Duke University lands record $65M in licensing revenue, helps launch 17 startups
DURHAM – Duke University’s Office of Licensing and Ventures says its fiscal 2020 year was record-setting, from patents to licensing fees – and the Duke New Ventures program helped launch 17 startups.
Twenty-six of the invention disclosures were Covid-related ideas.
Significantly, revenue from Duke technology soared to $65 million, up from $7 million in fiscal 2019.
“Another record year further demonstrates the innovative culture of faculty and staff at Duke,” said Robin Rasor, executive director of OLV. “These collaborative and multidisciplinary ideas have resulted in more inventions moving out of the lab and onto the market.”
As for startups, Rob Hallford, the director of Duke New Ventures, pointed out:
“Durham and the Triangle remain a great place to start a high-tech company,” said Rob Hallford, the director of DNV. “Over the last few years, we’ve seen strong, investable startups in the emerging fields of gene therapy, vaccine manufacturing, quantum computing, AI, and more, there is a lot of potential for a start-up to stay here and grow.”
Some facts noted by DNW:
- The Duke New Ventures (DNV) program helped to create 17 new start-ups this year, bringing the total to nearly 160 new companies created since the tech transfer office was formed in 1986
- Ninety percent of Duke’s startups in the last three years have stayed in North Carolina, including 15 new FY 2020 start-ups.

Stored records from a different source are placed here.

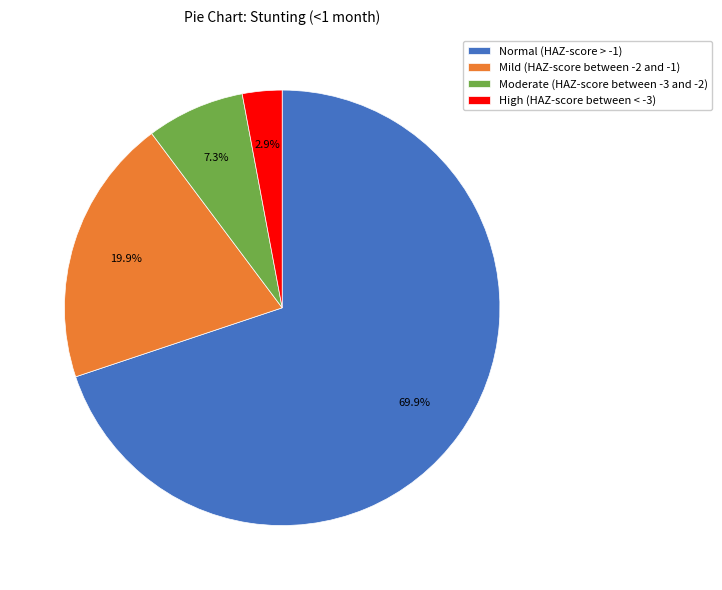

What percentage is the Moderate (HAZ-score between -3 and -2) slice, to the nearest percent?

7%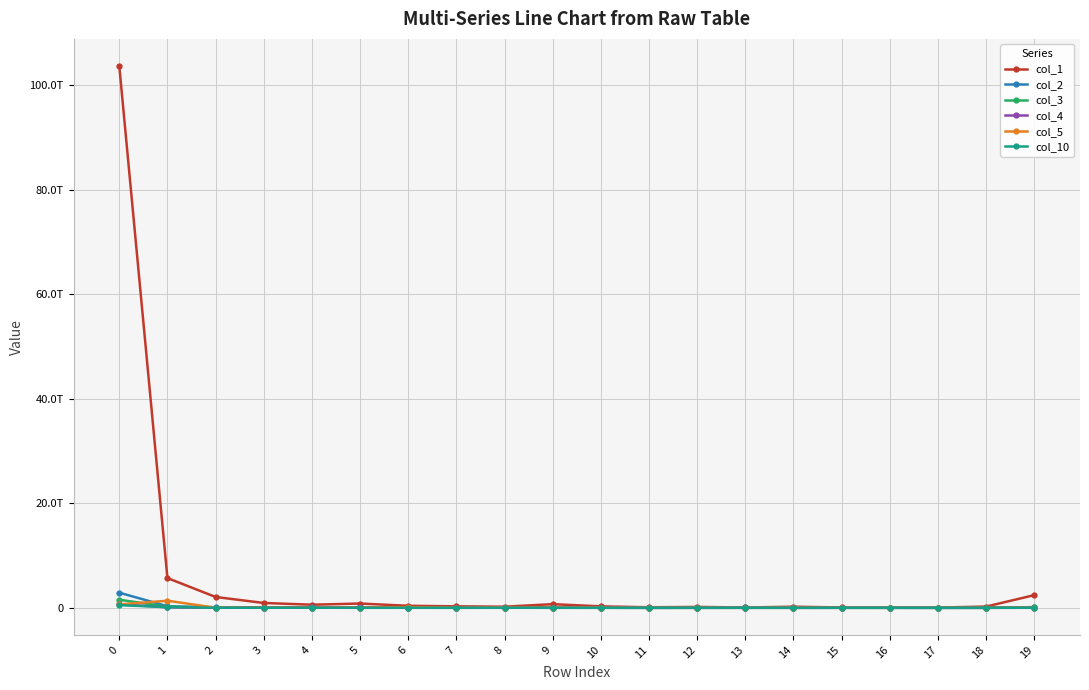

How many intersections are there between col_10 and col_2?

2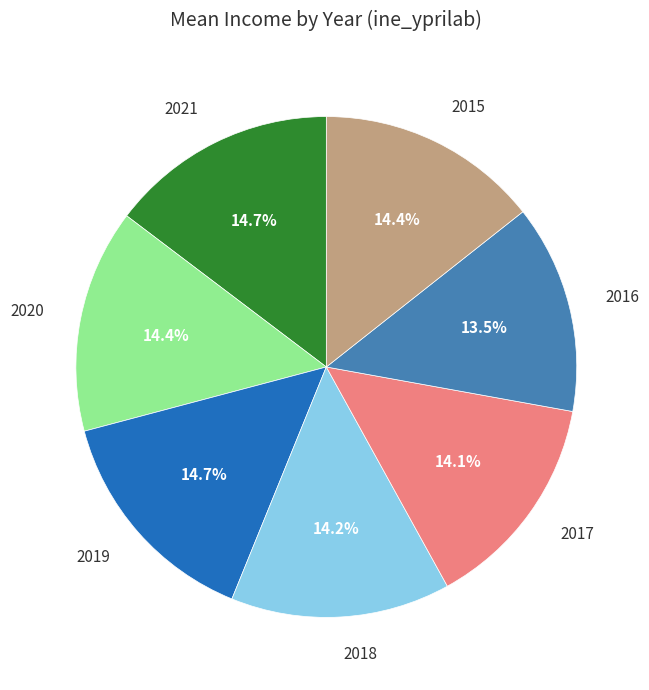

Which category has the smallest portion of the pie?

2016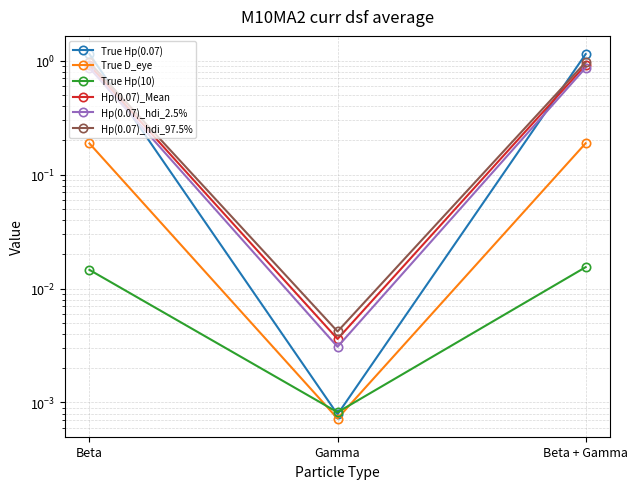

The True Hp(10) series shows 0.0 at Gamma. True or false?

False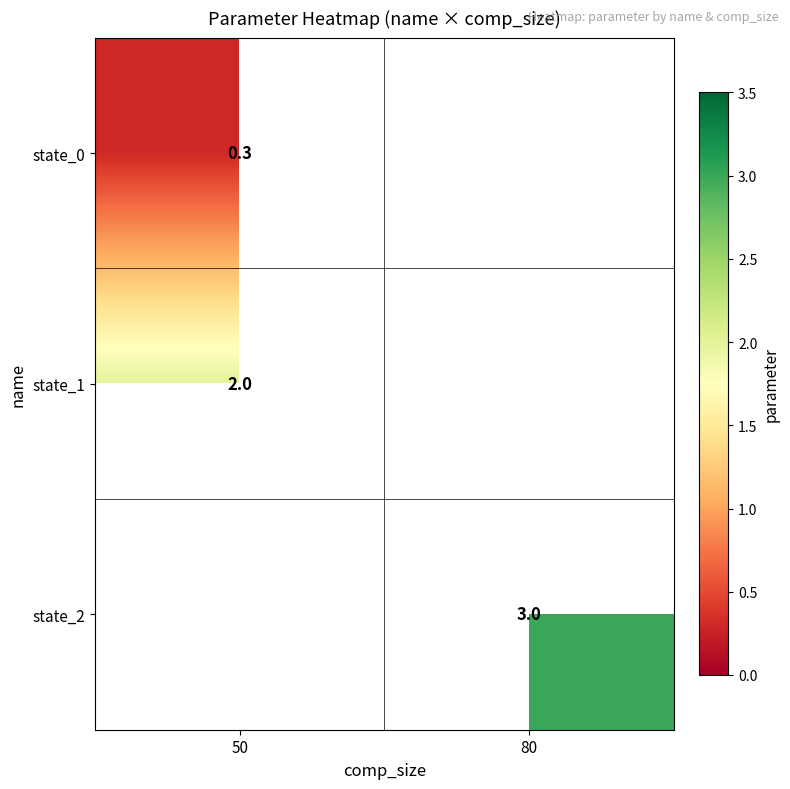

Which has a higher value, 50 or 80?

80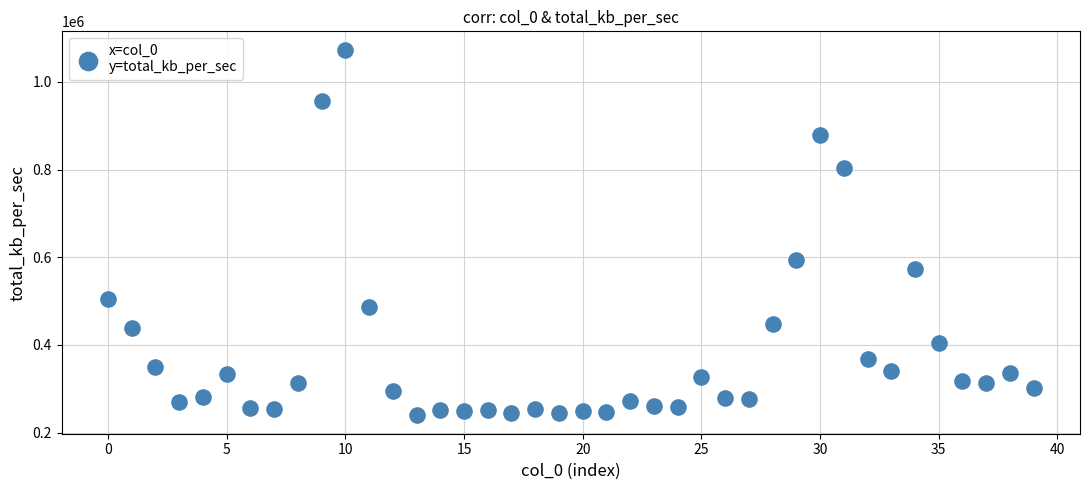

What Y value in the scatter plot is closest to 656440?

593150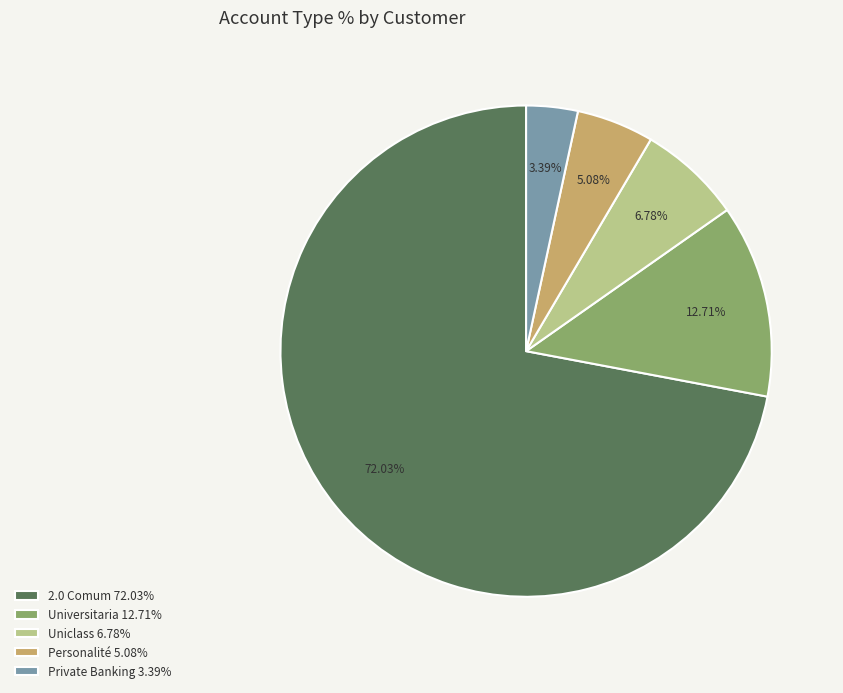

Which slice represents more than half of the pie?

2.0 Comum 72.03%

- DNV Venture Day and Investor Day resulted in several start-up companies working towards term sheets
- Duke-hatched companies amassed $270 million in investment
- More than $35 million of that $270 million staying in North Carolina this past fiscal year
The Office of Licensing & Ventures (OLV)is responsible management of innovations resulting from Duke research – “from creation, to feasibility and marketing, to protection, and on into licensing to commercial partners, for both startups and existing companies,” the university notes.
|Start-up||What they do||School||Inventor|
|Hydrean||A mindful tool designed for use by anyone, anywhere, and anytime. Its tactile features link to simple prompts that guide your awareness towards intentional living||Trinity||Michael Klien|
|Xilis||Next-generation micro-organosphere technology for precision cancer therapy||SOM||Xiling Shen, David Hsu|
|LVM||Small molecule therapeutics for treatment of epilepsy||SOM||Jim McNamara|
|Upstream Biotechnology||Developing broad-spectrum disease-resistant crops to eliminate pesticide use, reduce production costs, and increase crop yield||Trinity||Xinnian Dong|
|Tumult Labs||Algorithm and software platform that systematically de-identifies data such that original data cannot be reconstructed||Trinity||Ashwin Machanavajjhala|
|Qatch||Microfluidic instrumentation that prescreens injectability and manufacturability of biopharmaceutical drugs to de-risk the preclinical phase in the drug development process||Pratt||Zehra Parlak|
|InSoma Bio||Protein matrix to stabilize autologous fat grafts||Pratt||Stefan Roberts, Tosh Chilkoti|
|Tellus Therapeutics||Developing novel small molecules derived from human maternal breast milk for the treatment of newborns with perinatal brain injury||SOM||Eric Benner|
|Quadridox||Software to simulate X-ray scanner performance||Pratt||Joel Greenberg, Michael Gehm|
|Avalo Biosciences||Enhancing crop breeding with gene discovery, powered by machine learning||Trinity||Mariano Alvarez, Brendan Collins|
|SafineAI||Tunable fluorescent labels for flow cytometry and other applications||Pratt||Roark Horstmeyer|
|Immcure||High throughput genetic modifications via CRISPR||SOM||Qi-Jing Li, Xiao-Fan Wang|
|Simbuka||Developing a low waste incinerator for feminine hygiene products||Pratt||Edgard Ngaboyamahina|
|Pluto Health||Software to facilitate consent for participants in clinical trials||SOM||Eric Peterson, Kevin Monroe|
|Calla Health Foundation||Centered on sustainably improving women’s access to cancer prevention for global impact||Pratt||Nimmi Ramanujam|
|ValanBio||New antibiotic that kills bacteria by inhibiting a particular enzyme involved in the synthesis of bacterial outer membrane||SOM||Eric Toone, Pei Zhou|
|Skincheck360||Minimizing the risk of wrong-site skin cancer surgery by utilizing smart devices and computer vision technology||SOM||Jigar Patel
“Licensing to outside interests, OLV negotiated 105 license agreements, 29 of them exclusive,” the university said.
“In addition, there were 27 option agreements signed, which paves the way for next year’s licenses. The office filed a record 455 U.S. patent applications, up from 360.”